### SET TASK
Skip the images. Copy the records exactly as written.

### MATERIAL FOR THIS TASK ###

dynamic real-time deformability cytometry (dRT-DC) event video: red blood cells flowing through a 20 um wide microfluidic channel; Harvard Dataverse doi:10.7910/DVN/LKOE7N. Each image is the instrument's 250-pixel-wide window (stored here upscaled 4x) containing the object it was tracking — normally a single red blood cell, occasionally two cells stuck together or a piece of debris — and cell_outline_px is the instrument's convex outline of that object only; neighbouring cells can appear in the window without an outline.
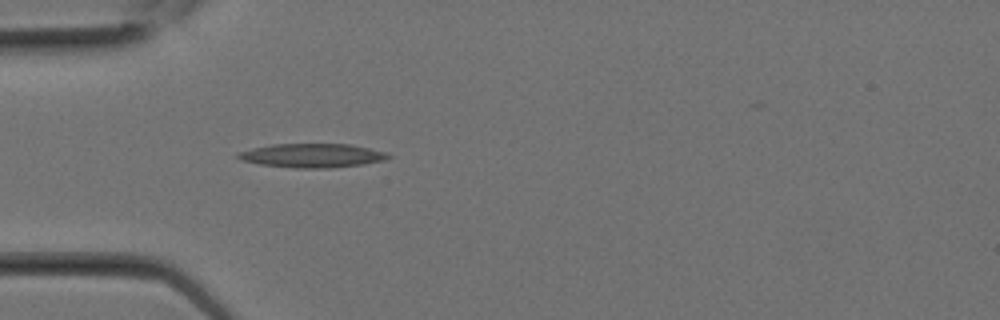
{"species": "Egyptian fruit bat (a non-hibernating species)", "species_latin": "Rousettus aegyptiacus", "temperature_condition": "room temperature", "stored_images_in_passage": 1, "camera_frame_rate_fps": 3000, "um_per_image_px": 0.085, "animal": {"sex": "female"}, "frame": {"image": 1, "passage_image": 1, "time_ms": 0.0, "image_size_px": [1000, 320], "cell_outline_px": [[392, 156], [384, 160], [364, 164], [332, 168], [296, 168], [260, 164], [244, 160], [236, 156], [236, 152], [252, 148], [272, 144], [352, 144], [388, 152]], "centroid_in_image_um": [26.58, 13.21], "position_along_channel_um": 58.4, "area_um2": 21.04}}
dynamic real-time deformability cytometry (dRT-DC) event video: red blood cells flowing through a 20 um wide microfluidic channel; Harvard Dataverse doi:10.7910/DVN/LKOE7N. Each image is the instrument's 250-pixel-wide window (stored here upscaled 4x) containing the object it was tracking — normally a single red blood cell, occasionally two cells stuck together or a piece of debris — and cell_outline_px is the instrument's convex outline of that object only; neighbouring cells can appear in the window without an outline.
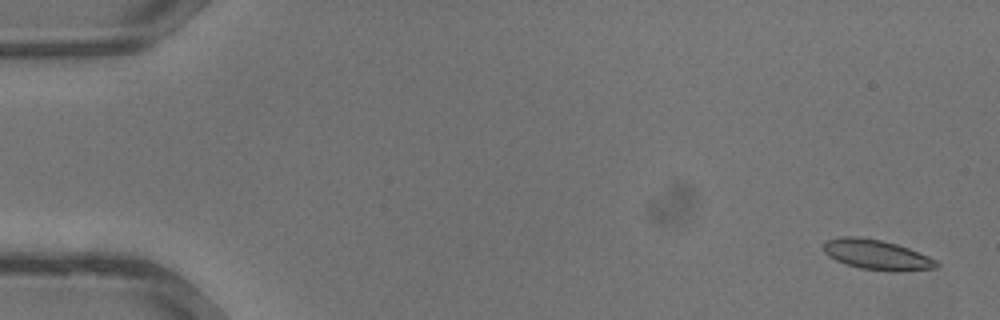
{"species": "common noctule bat (a hibernating species)", "species_latin": "Nyctalus noctula", "temperature_condition": "warm", "stored_images_in_passage": 35, "camera_frame_rate_fps": 3000, "um_per_image_px": 0.085, "animal": {"sex": "male", "body_mass_g": 13.3}, "frame": {"image": 1, "passage_image": 2, "time_ms": 0.333, "image_size_px": [1000, 320], "cell_outline_px": [[940, 264], [936, 268], [900, 272], [892, 272], [860, 268], [836, 260], [828, 256], [824, 252], [824, 240], [844, 236], [852, 236], [880, 240], [896, 244], [908, 248], [928, 256], [936, 260]], "centroid_in_image_um": [74.54, 21.66], "position_along_channel_um": 10.5, "area_um2": 19.71}}
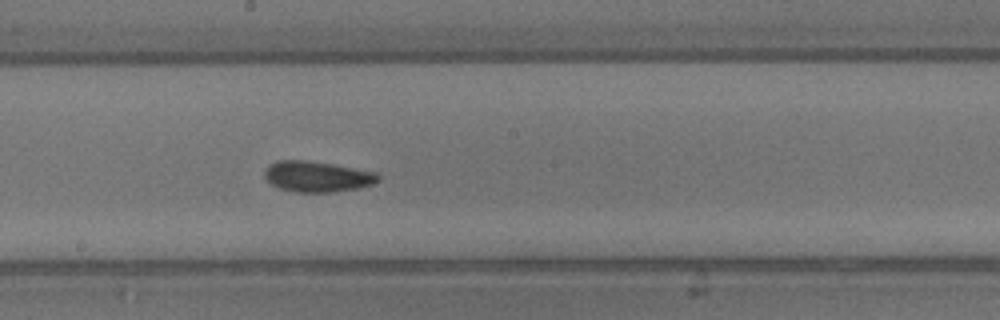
{"frame": {"image": 2, "passage_image": 20, "time_ms": 6.333, "image_size_px": [1000, 320], "cell_outline_px": [[380, 180], [372, 184], [356, 188], [332, 192], [296, 192], [280, 188], [272, 184], [264, 176], [264, 172], [268, 164], [276, 160], [304, 160], [332, 164], [376, 172], [380, 176]], "centroid_in_image_um": [26.94, 15.0], "position_along_channel_um": 221.3, "area_um2": 20.23}}
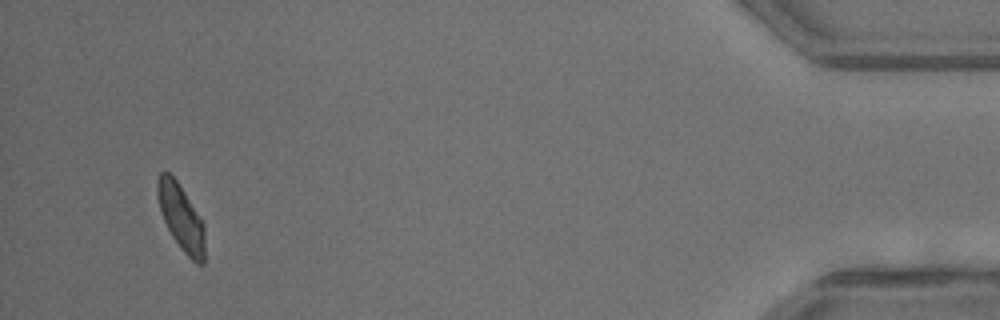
{"frame": {"image": 3, "passage_image": 34, "time_ms": 11.0, "image_size_px": [1000, 320], "cell_outline_px": [[204, 264], [196, 264], [180, 248], [172, 236], [164, 220], [160, 208], [156, 192], [156, 180], [160, 172], [168, 172], [176, 180], [184, 192], [204, 224]], "centroid_in_image_um": [15.38, 18.49], "position_along_channel_um": 419.8, "area_um2": 17.98}}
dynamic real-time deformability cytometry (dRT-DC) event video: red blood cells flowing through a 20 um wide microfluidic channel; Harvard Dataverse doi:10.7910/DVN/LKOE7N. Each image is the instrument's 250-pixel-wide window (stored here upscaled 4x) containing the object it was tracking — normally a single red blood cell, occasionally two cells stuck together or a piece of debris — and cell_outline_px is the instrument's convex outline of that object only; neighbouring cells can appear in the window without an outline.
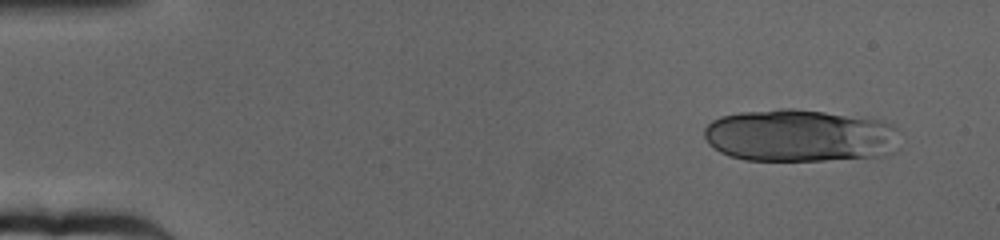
{"species": "human", "species_latin": "Homo sapiens", "temperature_condition": "cold", "stored_images_in_passage": 63, "camera_frame_rate_fps": 3000, "um_per_image_px": 0.085, "donor": {"sex": "female"}, "frame": {"image": 1, "passage_image": 5, "time_ms": 1.333, "image_size_px": [1000, 240], "cell_outline_px": [[896, 152], [884, 156], [824, 160], [744, 160], [728, 156], [720, 152], [708, 144], [704, 136], [704, 128], [712, 120], [720, 116], [740, 112], [780, 108], [792, 108], [824, 112], [880, 120], [892, 124], [896, 128]], "centroid_in_image_um": [67.95, 11.53], "position_along_channel_um": 17.1, "area_um2": 60.17}}
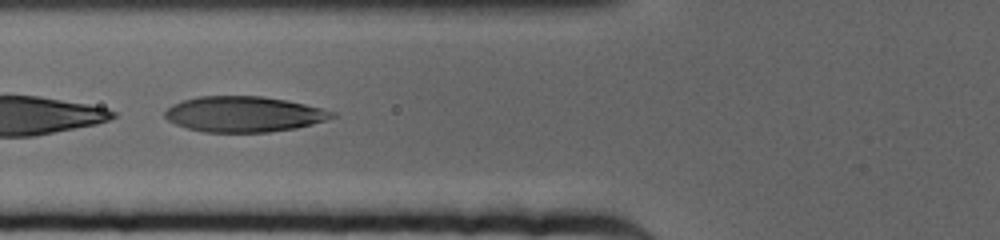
{"frame": {"image": 2, "passage_image": 25, "time_ms": 8.0, "image_size_px": [1000, 240], "cell_outline_px": [[336, 116], [312, 124], [296, 128], [268, 132], [204, 132], [188, 128], [176, 124], [168, 120], [164, 116], [164, 112], [172, 104], [196, 96], [260, 96], [284, 100], [304, 104], [336, 112]], "centroid_in_image_um": [20.7, 9.7], "position_along_channel_um": 105.1, "area_um2": 34.45}}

###

### PROBLEM SOLUTION
dynamic real-time deformability cytometry (dRT-DC) event video: red blood cells flowing through a 20 um wide microfluidic channel; Harvard Dataverse doi:10.7910/DVN/LKOE7N. Each image is the instrument's 250-pixel-wide window (stored here upscaled 4x) containing the object it was tracking — normally a single red blood cell, occasionally two cells stuck together or a piece of debris — and cell_outline_px is the instrument's convex outline of that object only; neighbouring cells can appear in the window without an outline.
{"species": "Egyptian fruit bat (a non-hibernating species)", "species_latin": "Rousettus aegyptiacus", "temperature_condition": "room temperature", "stored_images_in_passage": 1, "camera_frame_rate_fps": 3000, "um_per_image_px": 0.085, "animal": {"sex": "female"}, "frame": {"image": 1, "passage_image": 1, "time_ms": 0.0, "image_size_px": [1000, 320], "cell_outline_px": [[392, 156], [384, 160], [364, 164], [332, 168], [296, 168], [260, 164], [244, 160], [236, 156], [236, 152], [252, 148], [272, 144], [352, 144], [388, 152]], "centroid_in_image_um": [26.58, 13.21], "position_along_channel_um": 58.4, "area_um2": 21.04}}
dynamic real-time deformability cytometry (dRT-DC) event video: red blood cells flowing through a 20 um wide microfluidic channel; Harvard Dataverse doi:10.7910/DVN/LKOE7N. Each image is the instrument's 250-pixel-wide window (stored here upscaled 4x) containing the object it was tracking — normally a single red blood cell, occasionally two cells stuck together or a piece of debris — and cell_outline_px is the instrument's convex outline of that object only; neighbouring cells can appear in the window without an outline.
{"species": "common noctule bat (a hibernating species)", "species_latin": "Nyctalus noctula", "temperature_condition": "warm", "stored_images_in_passage": 35, "camera_frame_rate_fps": 3000, "um_per_image_px": 0.085, "animal": {"sex": "male", "body_mass_g": 13.3}, "frame": {"image": 1, "passage_image": 2, "time_ms": 0.333, "image_size_px": [1000, 320], "cell_outline_px": [[940, 264], [936, 268], [900, 272], [892, 272], [860, 268], [836, 260], [828, 256], [824, 252], [824, 240], [844, 236], [852, 236], [880, 240], [896, 244], [908, 248], [928, 256], [936, 260]], "centroid_in_image_um": [74.54, 21.66], "position_along_channel_um": 10.5, "area_um2": 19.71}}
{"frame": {"image": 2, "passage_image": 20, "time_ms": 6.333, "image_size_px": [1000, 320], "cell_outline_px": [[380, 180], [372, 184], [356, 188], [332, 192], [296, 192], [280, 188], [272, 184], [264, 176], [264, 172], [268, 164], [276, 160], [304, 160], [332, 164], [376, 172], [380, 176]], "centroid_in_image_um": [26.94, 15.0], "position_along_channel_um": 221.3, "area_um2": 20.23}}
{"frame": {"image": 3, "passage_image": 34, "time_ms": 11.0, "image_size_px": [1000, 320], "cell_outline_px": [[204, 264], [196, 264], [180, 248], [172, 236], [164, 220], [160, 208], [156, 192], [156, 180], [160, 172], [168, 172], [176, 180], [184, 192], [204, 224]], "centroid_in_image_um": [15.38, 18.49], "position_along_channel_um": 419.8, "area_um2": 17.98}}
dynamic real-time deformability cytometry (dRT-DC) event video: red blood cells flowing through a 20 um wide microfluidic channel; Harvard Dataverse doi:10.7910/DVN/LKOE7N. Each image is the instrument's 250-pixel-wide window (stored here upscaled 4x) containing the object it was tracking — normally a single red blood cell, occasionally two cells stuck together or a piece of debris — and cell_outline_px is the instrument's convex outline of that object only; neighbouring cells can appear in the window without an outline.
{"species": "human", "species_latin": "Homo sapiens", "temperature_condition": "cold", "stored_images_in_passage": 63, "camera_frame_rate_fps": 3000, "um_per_image_px": 0.085, "donor": {"sex": "female"}, "frame": {"image": 1, "passage_image": 5, "time_ms": 1.333, "image_size_px": [1000, 240], "cell_outline_px": [[896, 152], [884, 156], [824, 160], [744, 160], [728, 156], [720, 152], [708, 144], [704, 136], [704, 128], [712, 120], [720, 116], [740, 112], [780, 108], [792, 108], [824, 112], [880, 120], [892, 124], [896, 128]], "centroid_in_image_um": [67.95, 11.53], "position_along_channel_um": 17.1, "area_um2": 60.17}}
{"frame": {"image": 2, "passage_image": 25, "time_ms": 8.0, "image_size_px": [1000, 240], "cell_outline_px": [[336, 116], [312, 124], [296, 128], [268, 132], [204, 132], [188, 128], [176, 124], [168, 120], [164, 116], [164, 112], [172, 104], [196, 96], [260, 96], [284, 100], [304, 104], [336, 112]], "centroid_in_image_um": [20.7, 9.7], "position_along_channel_um": 105.1, "area_um2": 34.45}}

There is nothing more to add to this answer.